Bitcoin’s price remains under pressure as key market indicators suggest a bearish trend, with the fear and greed index slipping into the fear zone and the Market Value to Realized Value (MVRV) Z-score hitting a three-month low.
Investors appear to be on the sidelines, awaiting the next market catalyst. Data from SoSoValue indicates that demand for spot Bitcoin exchange-traded funds (ETFs) in the U.S. has weakened, with net outflows exceeding $650 million over the past four days.
ETF Outflows and Market Volatility
On-chain analyst Ali Martinez highlighted the significance of this trend, stating, “When spot Bitcoin ETFs offload BTC, it means they are selling Bitcoin from their holdings, which can create downward price pressure, signal investor outflows, and increase market volatility.”
He added that redemptions, institutional portfolio shifts, and fund rebalancing could be driving the sell-offs. If multiple ETFs liquidate holdings simultaneously, price swings may be amplified, particularly during low-liquidity periods. Additionally, arbitrage traders could exploit price discrepancies between ETFs and Bitcoin’s spot market.
Macroeconomic and Geopolitical Uncertainty
Bitcoin’s stagnation is also linked to ongoing geopolitical tensions and concerns over prolonged high-interest rates. Investors fear that President Donald Trump’s proposed tariffs could ignite a trade war, leading to further market volatility and inflationary pressures.
Recent inflation data supports these concerns. The latest U.S. Consumer Price Index (CPI) report showed headline inflation rising from 2.9% in December to 3% in January, with core CPI increasing from 3.2% to 3.3%.
Historically, Bitcoin and other risk-sensitive assets tend to underperform in a hawkish monetary environment. Federal Reserve Chair Jerome Powell recently testified before Congress, signaling that interest rates would remain high until inflation shows a sustained decline.

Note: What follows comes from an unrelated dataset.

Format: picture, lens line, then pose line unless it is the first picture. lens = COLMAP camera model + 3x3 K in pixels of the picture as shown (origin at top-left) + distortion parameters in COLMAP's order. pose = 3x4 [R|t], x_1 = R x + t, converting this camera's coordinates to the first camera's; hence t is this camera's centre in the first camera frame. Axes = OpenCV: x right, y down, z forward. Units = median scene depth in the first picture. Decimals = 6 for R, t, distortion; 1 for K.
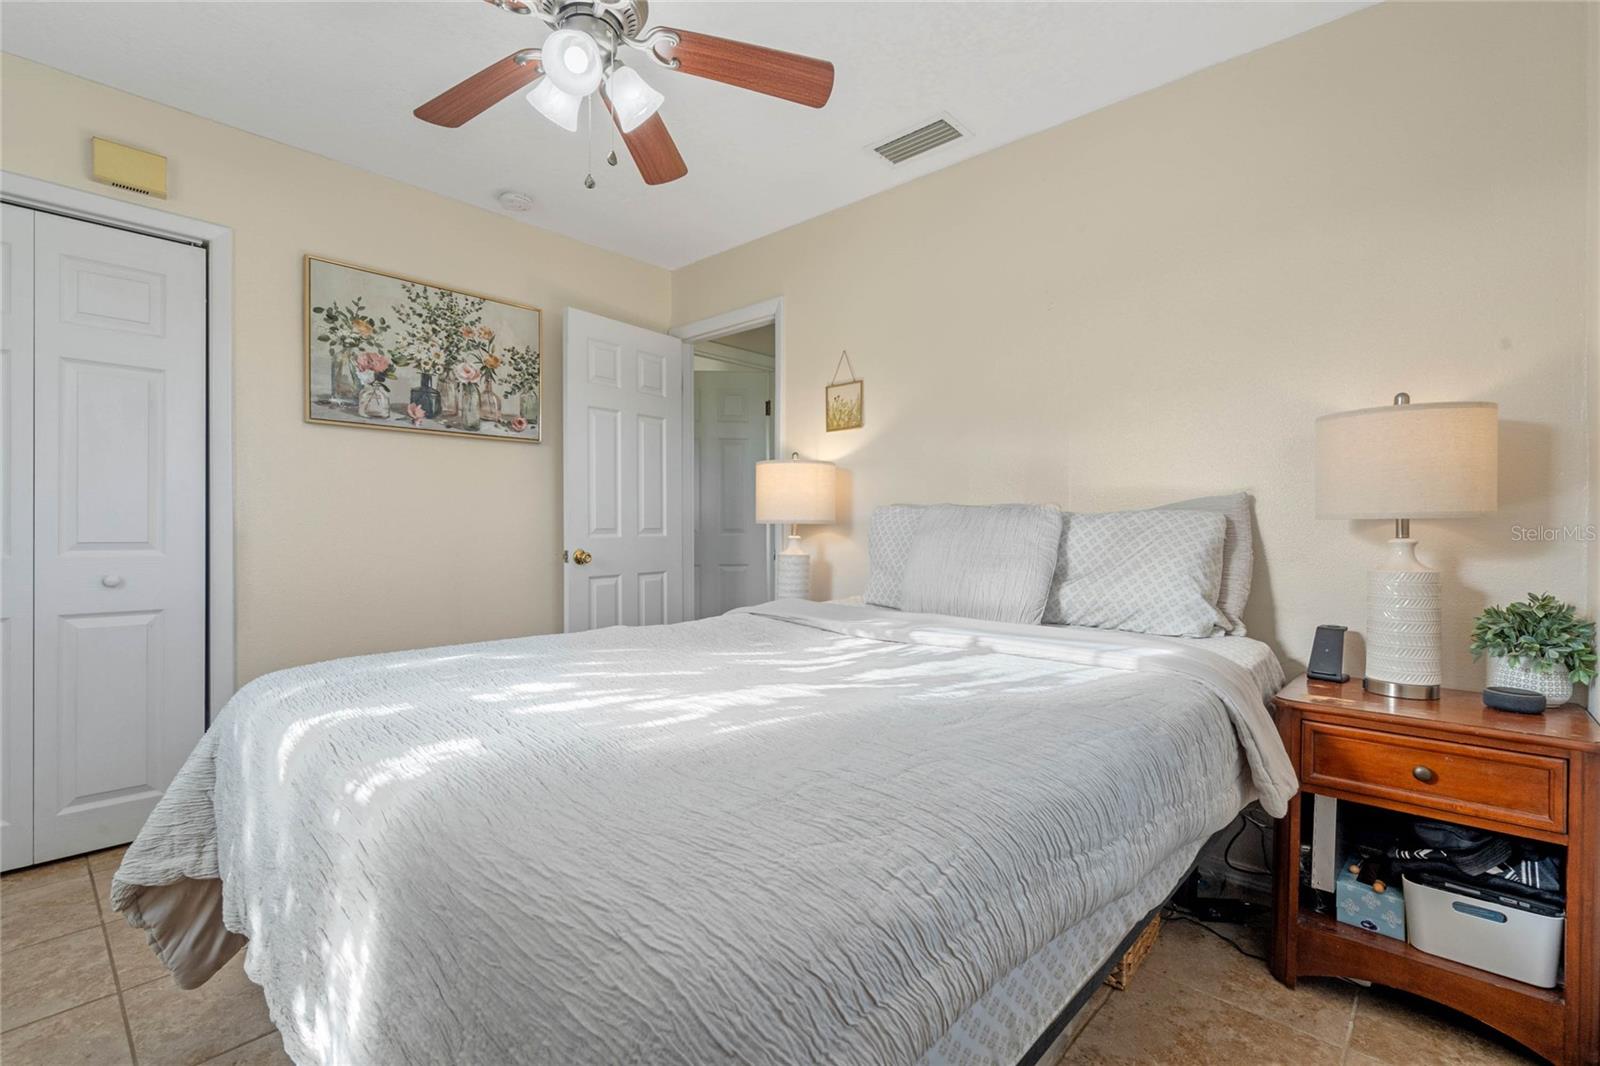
lens RADIAL K [[734.1, 0, 795.3], [0, 734.1, 535.3], [0, 0, 1]] dist [-0.003867, -0.000220]
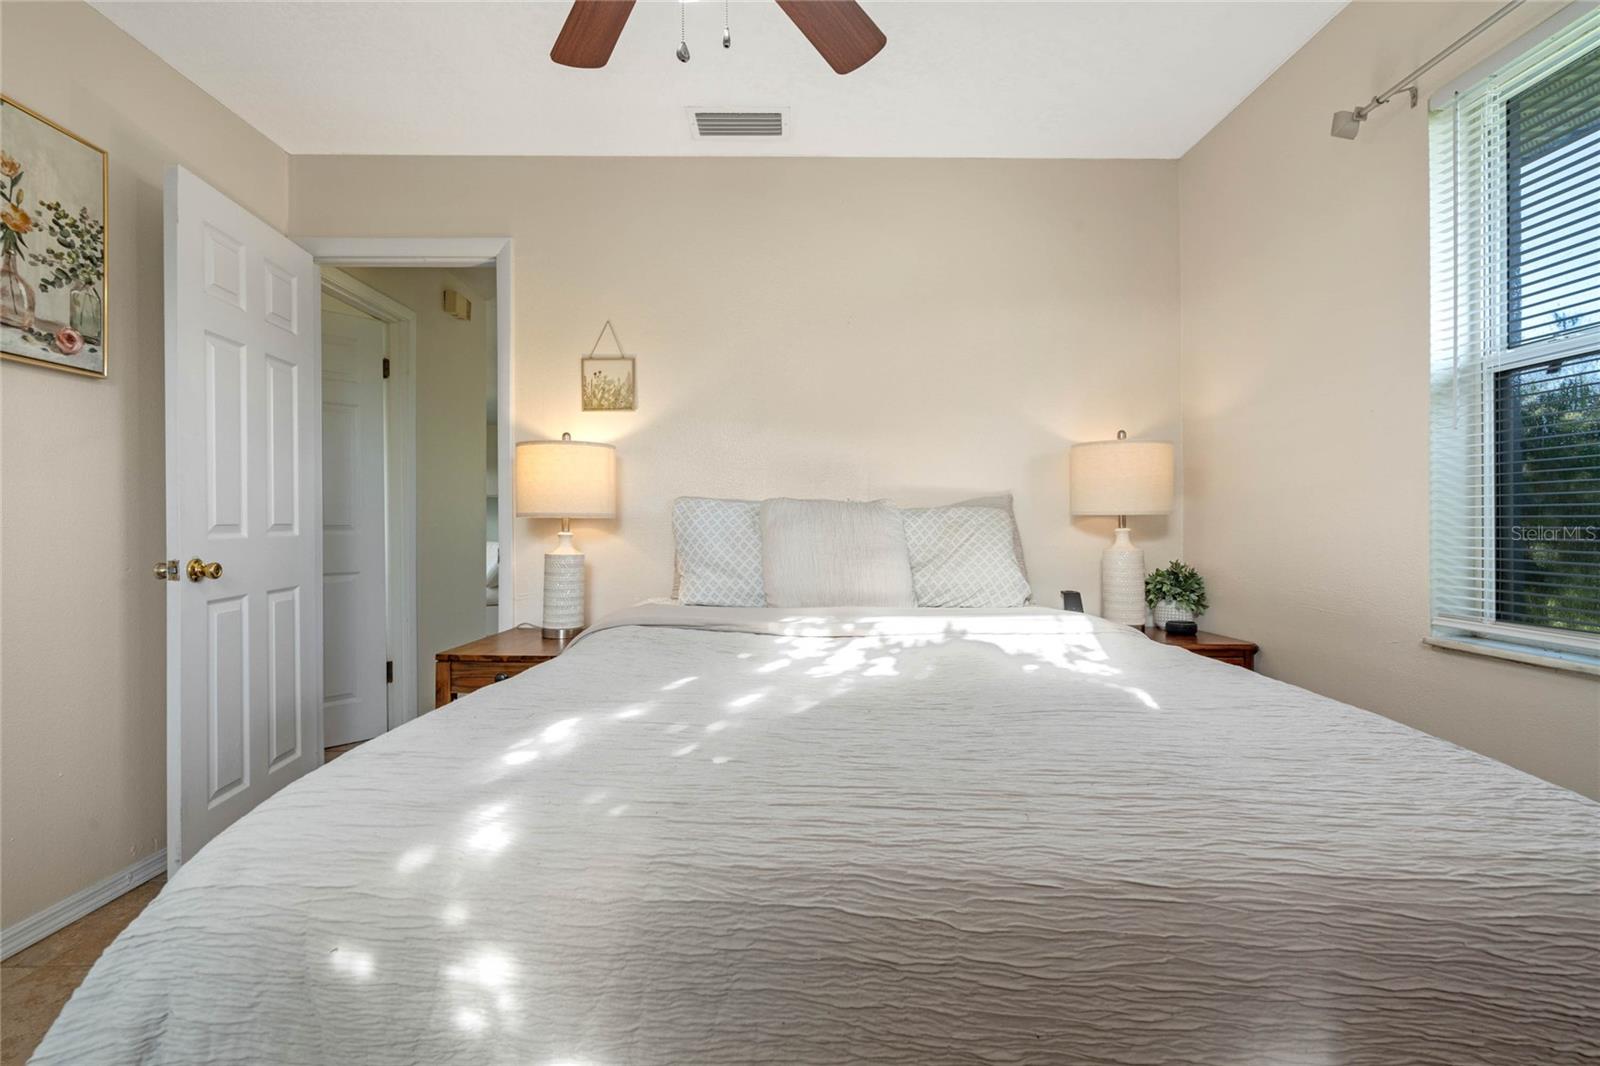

Key Market Indicators Signal Bearish Sentiment
The closely watched fear and greed index has dropped from an extreme greed level of 90 in 2024 to a fear level of 40. Meanwhile, the MVRV Z-score, an important valuation metric, has declined to 2.49 from its year-to-date high of 3. A reading below 3.5 suggests that Bitcoin may be undervalued, though historical trends indicate that such declines often precede accumulation by institutional investors.
Technical indicators further reinforce a bearish outlook. Bitcoin’s price has remained below the psychological $100,000 mark, trading in a tight range for the past two months. It has fallen below the 50-day Exponential Moving Average (EMA), a bearish signal, and formed a double-top pattern at $108,440.
As long as Bitcoin remains below this level, the bearish trend is likely to persist. A drop below the neckline support at $89,055 could lead to further declines, with the next major support level at $73,613. Conversely, a move above $108,440 would invalidate the double-top pattern, potentially signaling a bullish reversal.
Ethereum and Regulatory Developments
Ethereum is currently trading at $2,693.91, down 0.3% on the day. The broader crypto industry has been buoyed by an apparent shift toward pro-crypto policies in the U.S. The Biden administration has introduced regulatory measures aimed at fostering clarity, while the Securities and Exchange Commission (SEC) has pledged to scale back enforcement actions against crypto firms.
Under Trump’s administration, the SEC also introduced SAB 122, a rule that is expected to facilitate crypto adoption. Additionally, there is growing momentum for a Bitcoin-friendly regulatory environment.
Crypto Market Vulnerable to Macroeconomic Shocks
Despite these positive regulatory developments, the past week has underscored how vulnerable cryptocurrencies remain to broader economic forces. Coinglass data shows that the crypto market lost $2 billion in value on the day President Trump announced new tariffs on China, Canada, and Mexico.
While long-term fundamentals may remain intact, Bitcoin’s near-term trajectory will depend on institutional demand, macroeconomic policies, and market liquidity. Traders and investors will closely watch for signals of a potential reversal or deeper downturn in the weeks ahead.